TANF (Temporary Assistance for Needy Families) is a federal program with benefits that can be used to buy diapers. However, Cutler said these funds are inadequate because only 23% of families living below the federal poverty level receive cash assistance through TANF.

A separate Equity Forward report found that at least 10 states have diverted or are currently diverting TANF dollars from families in need to Alternatives to Abortion (A2A) programs. These programs are state funded and created with the intention of reducing abortions and improving pregnancy outcomes.

FY2020 program budget for the New Life Center of Elizabeth, a grant recipient in the Ohio Alternative to Abortion Program (Source: Equity Forward)

FY2020 program budget for Elizabeth’s New Life Center, a grant recipient in the Ohio Alternative to Abortion Program (Source: Equity Forward)

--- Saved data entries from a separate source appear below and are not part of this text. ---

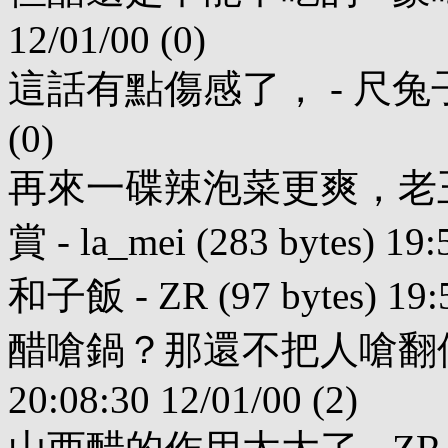
12/01/00 (0)
這話有點傷感了， - 尺兔子 (57 b
(0)
再來一碟辣泡菜更爽，老
賞 - la_mei (283 bytes) 19:
和子飯 - ZR (97 bytes) 19:5
醋嗆鍋？那還不把人嗆翻個跟頭。 -
20:08:30 12/01/00 (2)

Ohio AAC program public records obtained by Equity Forward revealed that grant recipients used the majority of TANF funds for marketing and overhead costs.

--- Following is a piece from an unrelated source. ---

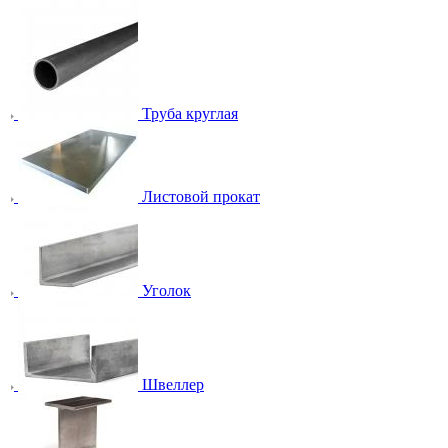
Труба круглая
Листовой прокат
Уголок
Швеллер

In fact, two Ohio programs, a diaper bank and an abortion center, each received $50,000 in federal public dollars. The Columbus Diaper Bank allocated $30,000 for supplies, while the anti-abortion center Elizabeth New Life Center spent just $2,650.

“It’s very concerning that a pool of funds like Temporary Assistance for Needy Families doesn’t go directly to families in need,” Underwood said. “He’s going to fund these propaganda machines. That’s the best way to describe these anti-abortion centers.”

Underwood stressed that there needs to be a proper system in place that supports both parents and people who are currently pregnant.

“Instead of funneling money into these programs that have been more propaganda than services, we really need to take a closer look at how we can create an infrastructure that supports parenting and supports pregnant people, and supports people so that they can have reproductive capacity. decisions that are best for them,” she said. “We just don’t have that.”